25 novembre [1840], mercredi soir, 4 h. ¾
Je t’envoie mon âme, mon Toto, garde-là bien afin qu’elle ne souffre ni de l’indifférence, ni de l’absence, ni de l’oubli. Je pense à toi toujours, mon adoré, et je t’aime plus que jamais. J’ai dans ce moment-ci à la maison un ouvrier de Jourdain qui pose une bande de toile sur le tapis de la salle à manger. Il ne m’a pas envoyé la peau de chevreuil [1], ce stupide Jourdain, mais il m’a fait dire que ce serait toujours pour cette semaine.

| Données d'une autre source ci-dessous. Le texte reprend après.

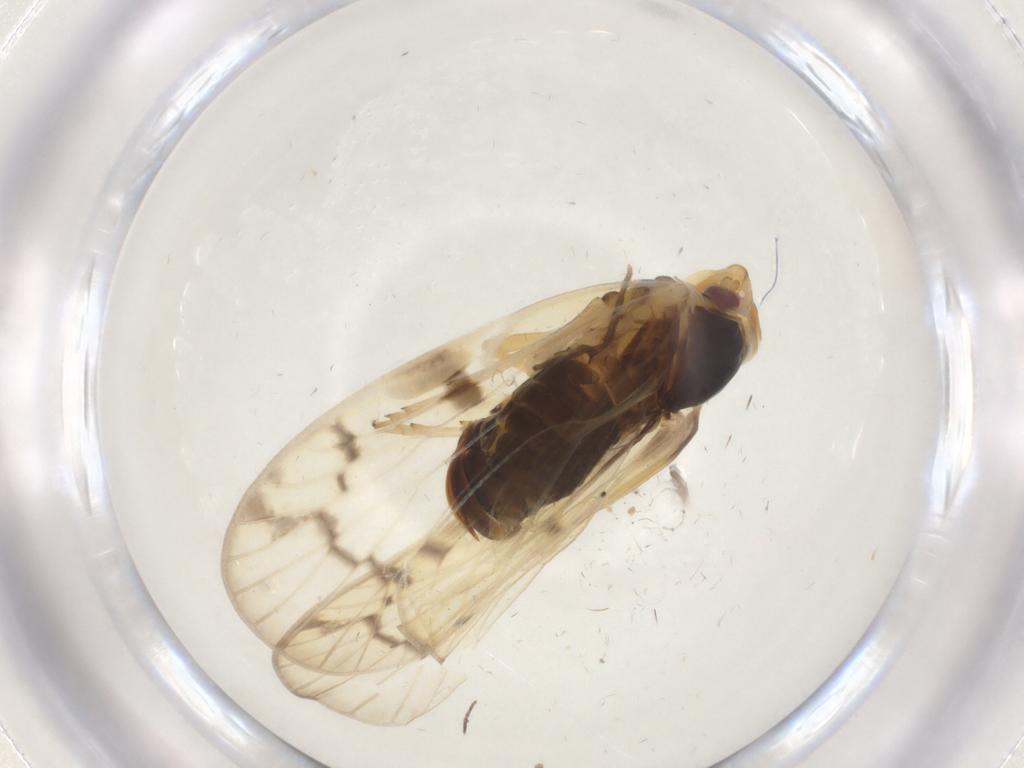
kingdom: Animalia
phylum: Arthropoda
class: Insecta
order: Hemiptera
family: Cixiidae
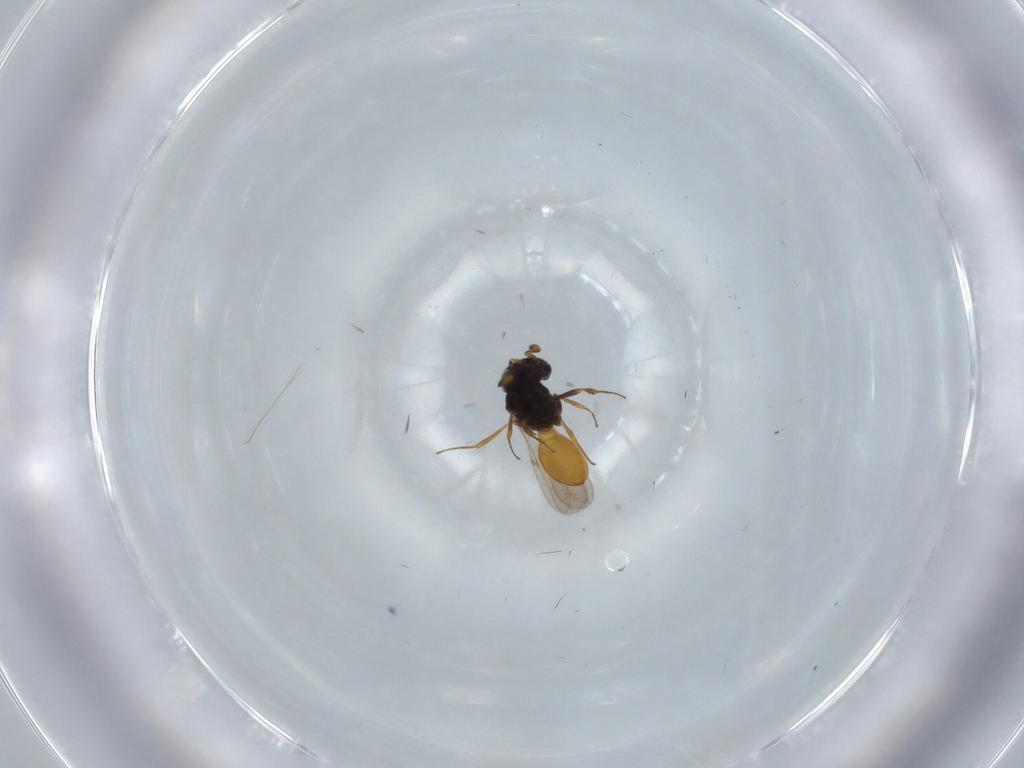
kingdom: Animalia
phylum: Arthropoda
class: Insecta
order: Hymenoptera
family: Scelionidae
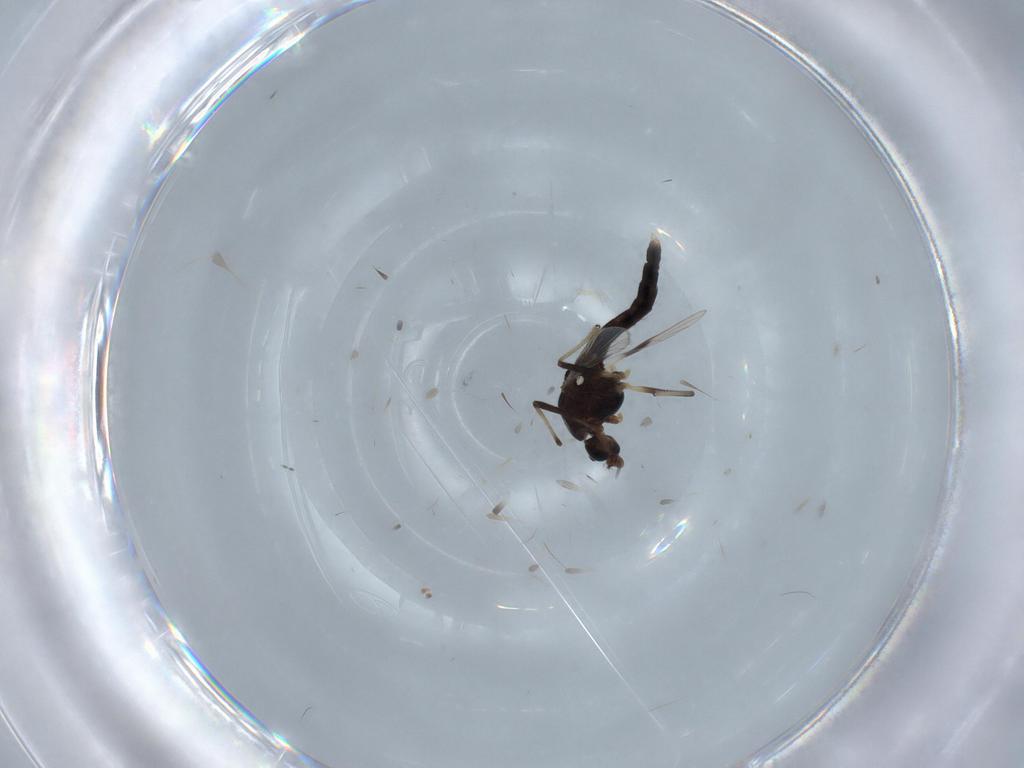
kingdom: Animalia
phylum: Arthropoda
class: Insecta
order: Diptera
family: Chironomidae
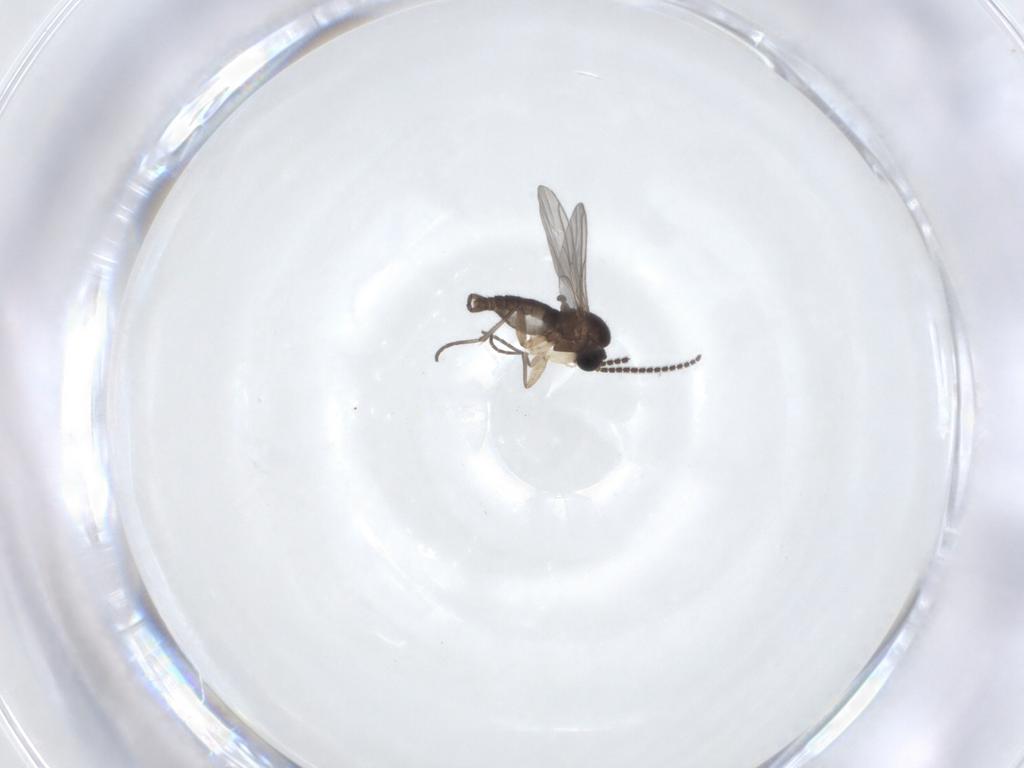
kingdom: Animalia
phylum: Arthropoda
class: Insecta
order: Diptera
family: Sciaridae
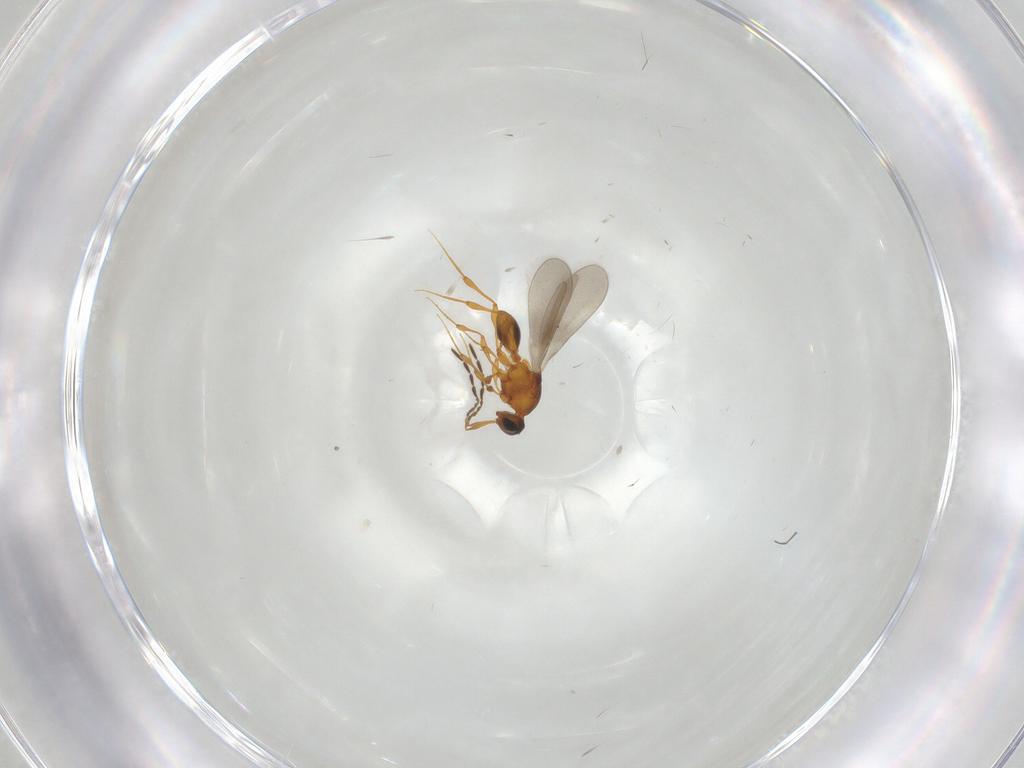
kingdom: Animalia
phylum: Arthropoda
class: Insecta
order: Hymenoptera
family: Platygastridae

Je voudrais bien savoir où vous alliez tantôt en sortant de chez moi ? Il me semble qu’ordinairement vous allez tout de suite chez vous savoir ce qui s’est passé pendant votre absence, ce qui est tout simple. Aujourd’hui vous n’avez pas fait la même chose, je voudrais savoir pourquoi. Le travail est une selle à tous chevaux que vous enfourchez sans sourciller à propos de tout même pour aller en visite chez Thiers, ou pour dîner chez Villemain. Il n’y a rien de plus commode que ce dada-là mais je voudrais que vous en changeassiez de temps en temps.
Jour Toto. Il fait un temps des dieux aujourd’hui, ce serait bien le cas de sortir. Cependant je dois avouer que je ne me suis pas encore précautionnée d’une paire de gants et à moins d’adopter le genre [GUYON ?] il me serait impossible de mettre un pied dans la rue à cause de mes mains. Un de ces jours, si tu veux, nous irons à la pension de Claire, ce sera un but de promenade pour nous et en même temps une chose utile pour l’enfant et pour ses maîtresses. N’est-ce pas mon petit Toto, nous ferons cela très prochainement ? Baise-moi en attendant tu es mon cher petit homme bien-aimé. Quand donc me donnerez-vous à COPIRE ? Je trouve que vous tardez beaucoup trop à me donner de la besogne. Et je trouve aussi que vous ne pensez pas assez à me rapporter mon livre de poste, mon portefeuille et mon album. Tâchez de vous dépêchez un peu.